Guest Speaker: Prof. Vincent Hellendoorn
Time: Thursday, April 6, 2023. 1:15pm - 2:30pm Central.
Location: Zoom link is posted on Piazza.
For CS4278/5278 students (only apply to students in Dr. Yu Huang's session), you are required to change your Zoom username to "$VUID-$NAME-CS4278" (e.g., huany47-Yu Huang-CS4278).
In the past few years, advances in AI have powered a surge in new tools like GitHub's Copilot that promise to abstract away many of the tedious parts of software development, such as fixing syntax errors, using complex APIs, and writing boilerplate code. Powering these tools are large, neural language models trained on vast volumes of code and text, which can translate natural language instructions to software with high fidelity. As these models continue to improve at a remarkable rate, the practice of software engineering is changing as well. Tools powered by these models promise to both allow non-programmers to program using just natural language instructions, and to significantly boost the productivity of experienced programmers. However, they also create new risks, ranging from generating code with subtle vulnerabilities to uprooting entire programming ecosystems. In this talk, I first describe the evolution of AI methods that has led to this point, explaining how these models work by discussing how we trained PolyCoder, the first multi-lingual open-source LLM of code. I then review the use-cases, strengths, and weaknesses of tools powered by these models by discussing their current capabilities in relation to actual software developers. Along the way, I identify innovations that seem poised to unlock further improvements and new applications in the near future and relate these to the ways software engineering may change in the coming years.

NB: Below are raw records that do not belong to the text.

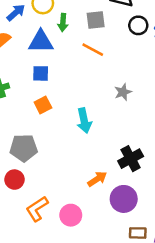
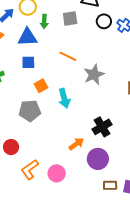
orange line: (93, 50) -> (68, 56), moved
gray star: (123, 92) -> (94, 75), size x1.5
orange square: (43, 105) -> (41, 86), moved
gray pentagon: (24, 148) -> (30, 111), moved

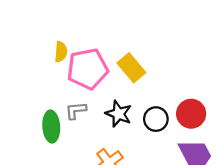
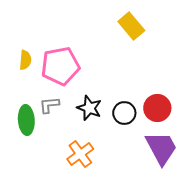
yellow semicircle: (61, 52) -> (25, 60), moved
yellow rectangle: (131, 68) -> (131, 26), moved

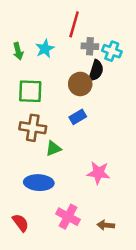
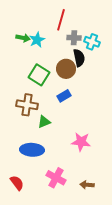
green arrow: (18, 51) -> (23, 38), moved, turned -64
black semicircle: (96, 71) -> (79, 58), turned -30
green square: (30, 91) -> (39, 75), moved, turned 30

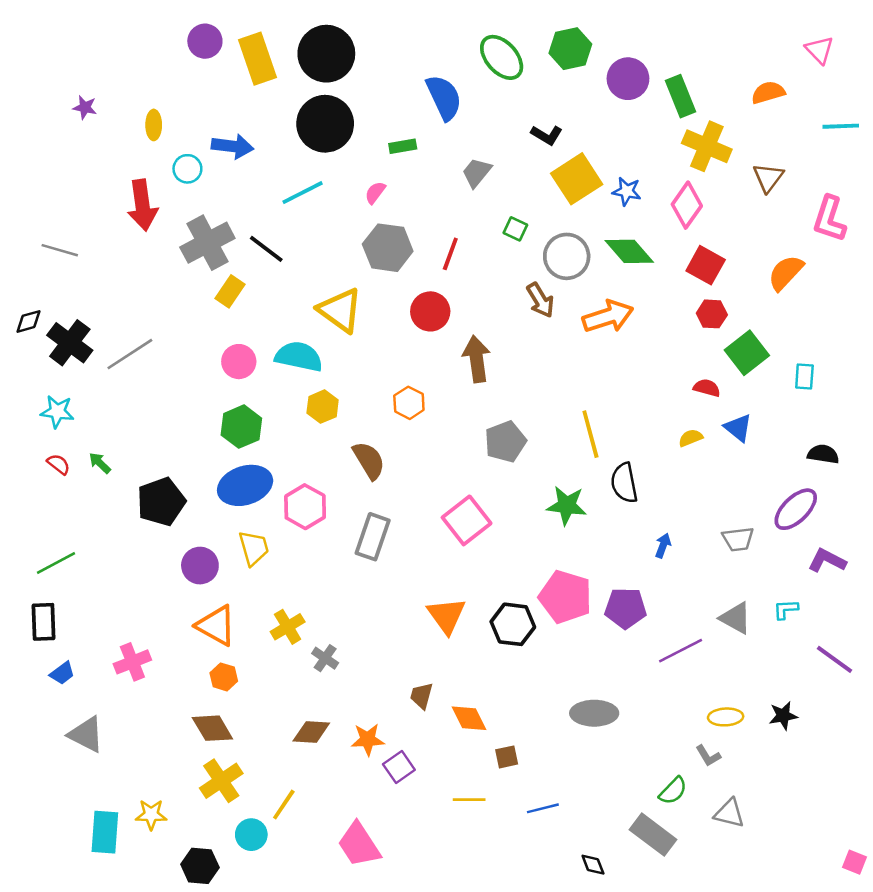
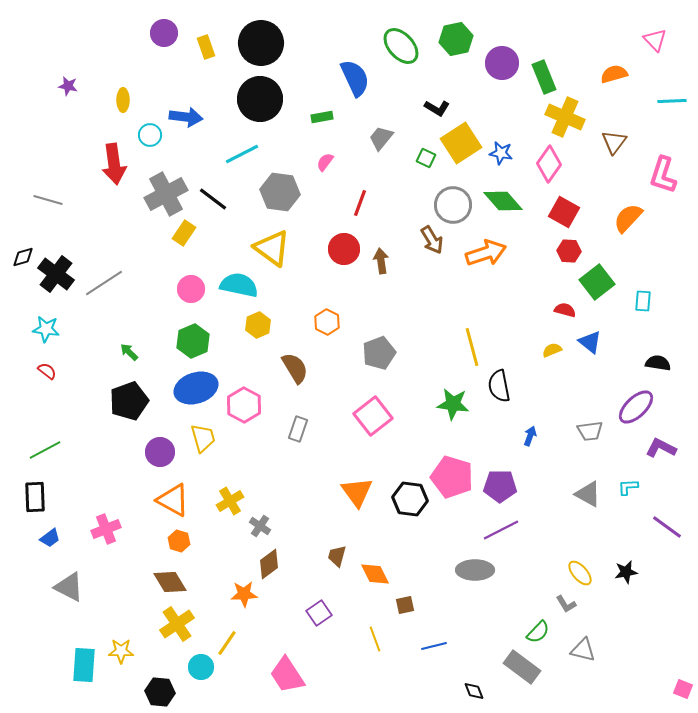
yellow rectangle: (258, 59) -> (206, 47), size x0.6
pink semicircle: (375, 193) -> (325, 162), moved
green square: (515, 229) -> (426, 158), moved
gray hexagon: (388, 248) -> (280, 192), moved
brown arrow: (477, 359) -> (381, 261), moved, size x0.7
gray pentagon: (505, 442) -> (379, 353), moved
green arrow: (100, 463) -> (129, 352), moved
gray rectangle: (373, 537) -> (298, 429), size x0.7
purple line: (681, 651) -> (501, 530), moved
yellow ellipse: (726, 717) -> (580, 573), turned 52
brown diamond: (311, 732) -> (269, 564), moved, turned -40
orange star: (368, 739) -> (244, 594), moved
yellow line: (469, 800) -> (375, 639), turned 70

Prof. Hellendoorn’s research concerns all topics at the intersection of machine intelligence and software engineering research. His work leverages AI to power novel tools that support the many facets of the software development process, and identifies and addresses shortcomings that impact model success in practice. His work has been published at major conferences in both the AI and SE fields including ICSE, FSE, ASE, ICLR, and NeurIPS. He has worked as a visiting researcher at Google Brain and GitHub Next, and as a research consultant for Microsoft Research. He is currently an assistant professor at Carnegie Mellon University.